El proyecto fue llevado a cabo por un consorcio de medios que incluye al diario alemán Correctiv, EL PAÍS de España, The Boston Globe de Estados Unidos, Observador de Portugal y Casa Macondo de Colombia, junto con The New York Times. Según los hallazgos, el Vaticano siempre tuvo más información sobre los abusos cometidos en cada país de la que ha admitido públicamente, contradiciendo su postura histórica de que apenas llegaban casos a la Curia antes del cambio de normativa en el nuevo milenio.

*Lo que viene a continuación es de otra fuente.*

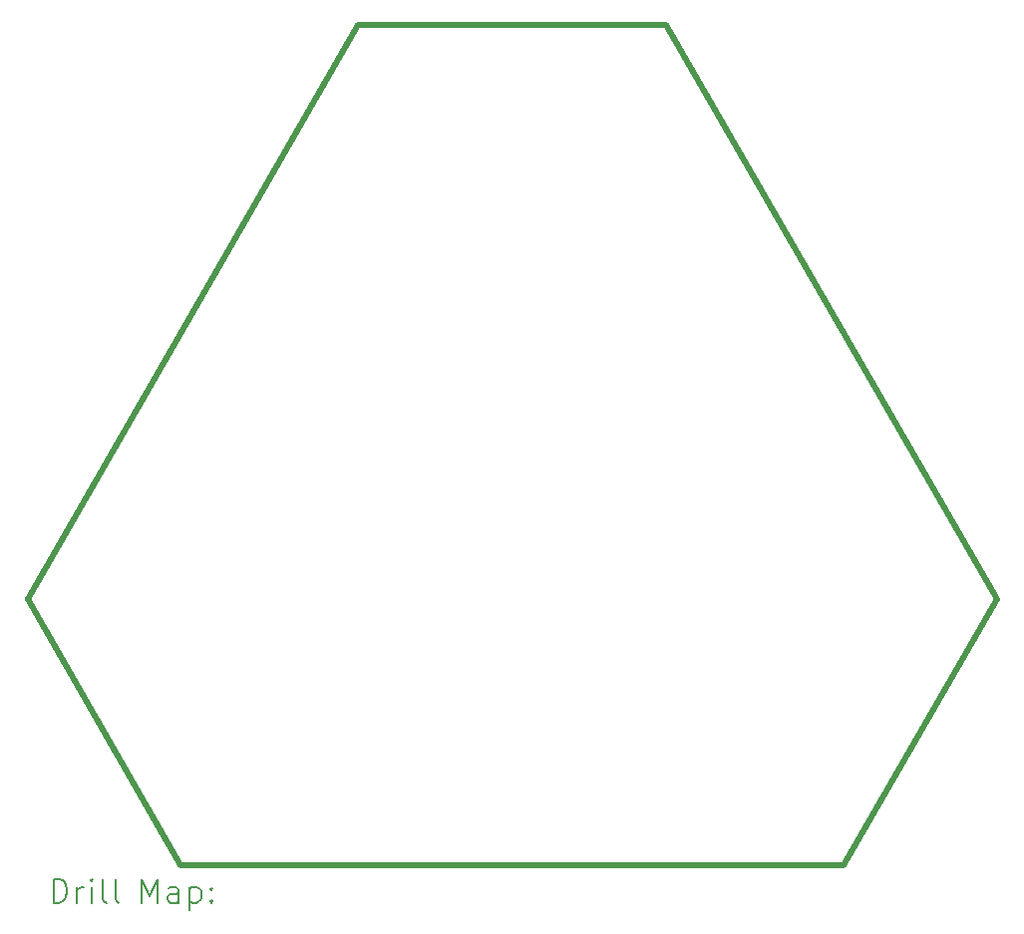
<source format=gbr>
%TF.GenerationSoftware,KiCad,Pcbnew,(6.99.0-2452-gdb4f2d9dd8)*%
%TF.CreationDate,2022-08-02T15:55:03-05:00*%
%TF.ProjectId,IG,49472e6b-6963-4616-945f-706362585858,rev?*%
%TF.SameCoordinates,Original*%
%TF.FileFunction,Drillmap*%
%TF.FilePolarity,Positive*%
%FSLAX45Y45*%
G04 Gerber Fmt 4.5, Leading zero omitted, Abs format (unit mm)*
G04 Created by KiCad (PCBNEW (6.99.0-2452-gdb4f2d9dd8)) date 2022-08-02 15:55:03*
%MOMM*%
%LPD*%
G01*
G04 APERTURE LIST*
%ADD10C,0.520000*%
%ADD11C,0.200000*%
G04 APERTURE END LIST*
D10*
X23417040Y-3860638D02*
X26225576Y-8737248D01*
X24927691Y-10999362D02*
X24927691Y-10999362D01*
X23417040Y-3860638D02*
X23417040Y-3860638D01*
X17994425Y-8737202D02*
X17994425Y-8737202D01*
X20802956Y-3860638D02*
X20802956Y-3860638D01*
X26225576Y-8737248D02*
X24927691Y-10999362D01*
X19292301Y-10999351D02*
X17994425Y-8737202D01*
X24927691Y-10999362D02*
X19292301Y-10999351D01*
X17994425Y-8737202D02*
X20802956Y-3860638D01*
X20802956Y-3860638D02*
X23417040Y-3860638D01*
X19292301Y-10999351D02*
X19292301Y-10999351D01*
D11*
X18216044Y-11318838D02*
X18216044Y-11118838D01*
X18216044Y-11118838D02*
X18263663Y-11118838D01*
X18263663Y-11118838D02*
X18292234Y-11128362D01*
X18292234Y-11128362D02*
X18311282Y-11147409D01*
X18311282Y-11147409D02*
X18320805Y-11166457D01*
X18320805Y-11166457D02*
X18330329Y-11204552D01*
X18330329Y-11204552D02*
X18330329Y-11233124D01*
X18330329Y-11233124D02*
X18320805Y-11271219D01*
X18320805Y-11271219D02*
X18311282Y-11290266D01*
X18311282Y-11290266D02*
X18292234Y-11309314D01*
X18292234Y-11309314D02*
X18263663Y-11318838D01*
X18263663Y-11318838D02*
X18216044Y-11318838D01*
X18416044Y-11318838D02*
X18416044Y-11185504D01*
X18416044Y-11223600D02*
X18425567Y-11204552D01*
X18425567Y-11204552D02*
X18435091Y-11195028D01*
X18435091Y-11195028D02*
X18454139Y-11185504D01*
X18454139Y-11185504D02*
X18473186Y-11185504D01*
X18539853Y-11318838D02*
X18539853Y-11185504D01*
X18539853Y-11118838D02*
X18530329Y-11128362D01*
X18530329Y-11128362D02*
X18539853Y-11137886D01*
X18539853Y-11137886D02*
X18549377Y-11128362D01*
X18549377Y-11128362D02*
X18539853Y-11118838D01*
X18539853Y-11118838D02*
X18539853Y-11137886D01*
X18663663Y-11318838D02*
X18644615Y-11309314D01*
X18644615Y-11309314D02*
X18635091Y-11290266D01*
X18635091Y-11290266D02*
X18635091Y-11118838D01*
X18768424Y-11318838D02*
X18749377Y-11309314D01*
X18749377Y-11309314D02*
X18739853Y-11290266D01*
X18739853Y-11290266D02*
X18739853Y-11118838D01*
X18964615Y-11318838D02*
X18964615Y-11118838D01*
X18964615Y-11118838D02*
X19031282Y-11261695D01*
X19031282Y-11261695D02*
X19097948Y-11118838D01*
X19097948Y-11118838D02*
X19097948Y-11318838D01*
X19278901Y-11318838D02*
X19278901Y-11214076D01*
X19278901Y-11214076D02*
X19269377Y-11195028D01*
X19269377Y-11195028D02*
X19250329Y-11185504D01*
X19250329Y-11185504D02*
X19212234Y-11185504D01*
X19212234Y-11185504D02*
X19193186Y-11195028D01*
X19278901Y-11309314D02*
X19259853Y-11318838D01*
X19259853Y-11318838D02*
X19212234Y-11318838D01*
X19212234Y-11318838D02*
X19193186Y-11309314D01*
X19193186Y-11309314D02*
X19183663Y-11290266D01*
X19183663Y-11290266D02*
X19183663Y-11271219D01*
X19183663Y-11271219D02*
X19193186Y-11252171D01*
X19193186Y-11252171D02*
X19212234Y-11242647D01*
X19212234Y-11242647D02*
X19259853Y-11242647D01*
X19259853Y-11242647D02*
X19278901Y-11233124D01*
X19374139Y-11185504D02*
X19374139Y-11385504D01*
X19374139Y-11195028D02*
X19393186Y-11185504D01*
X19393186Y-11185504D02*
X19431282Y-11185504D01*
X19431282Y-11185504D02*
X19450329Y-11195028D01*
X19450329Y-11195028D02*
X19459853Y-11204552D01*
X19459853Y-11204552D02*
X19469377Y-11223600D01*
X19469377Y-11223600D02*
X19469377Y-11280743D01*
X19469377Y-11280743D02*
X19459853Y-11299790D01*
X19459853Y-11299790D02*
X19450329Y-11309314D01*
X19450329Y-11309314D02*
X19431282Y-11318838D01*
X19431282Y-11318838D02*
X19393186Y-11318838D01*
X19393186Y-11318838D02*
X19374139Y-11309314D01*
X19555091Y-11299790D02*
X19564615Y-11309314D01*
X19564615Y-11309314D02*
X19555091Y-11318838D01*
X19555091Y-11318838D02*
X19545567Y-11309314D01*
X19545567Y-11309314D02*
X19555091Y-11299790D01*
X19555091Y-11299790D02*
X19555091Y-11318838D01*
X19555091Y-11195028D02*
X19564615Y-11204552D01*
X19564615Y-11204552D02*
X19555091Y-11214076D01*
X19555091Y-11214076D02*
X19545567Y-11204552D01*
X19545567Y-11204552D02*
X19555091Y-11195028D01*
X19555091Y-11195028D02*
X19555091Y-11214076D01*
M02*

</source>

Los documentos consultados provienen de los archivos del Vaticano, específicamente relacionados con el Dicasterio para la Doctrina de la Fe, anteriormente conocido como el Santo Oficio. La investigación sugiere que los casos eran gestionados de manera reservada, evitando su exposición pública y el escándalo institucional, lo que permitió que muchos agresores continuaran en sus funciones o fueran trasladados sin las debidas sanciones canónicas o civiles.
Entre las fuentes consultadas figura un sacerdote canonista no identificado, así como diversas fuentes que han tenido acceso al material archivístico. Aunque la investigación no detalla cifras exactas de documentos hallados ni enumera casos específicos en este reporte inicial, el contexto aportado señala que la maquinaria vaticana procesaba estas denuncias bajo categorías que no alertaban inmediatamente sobre la naturaleza criminal de los actos, facilitando su opacidad.
Este hallazgo pone en cuestión la transparencia de la Iglesia Católica en las últimas décadas y abre un nuevo frente de análisis sobre la responsabilidad de la jerarquía eclesiástica en la protección de menores. La revelación de estos archivos ocurre en un momento de renovada atención global sobre los mecanismos de rendición de cuentas dentro de las instituciones religiosas.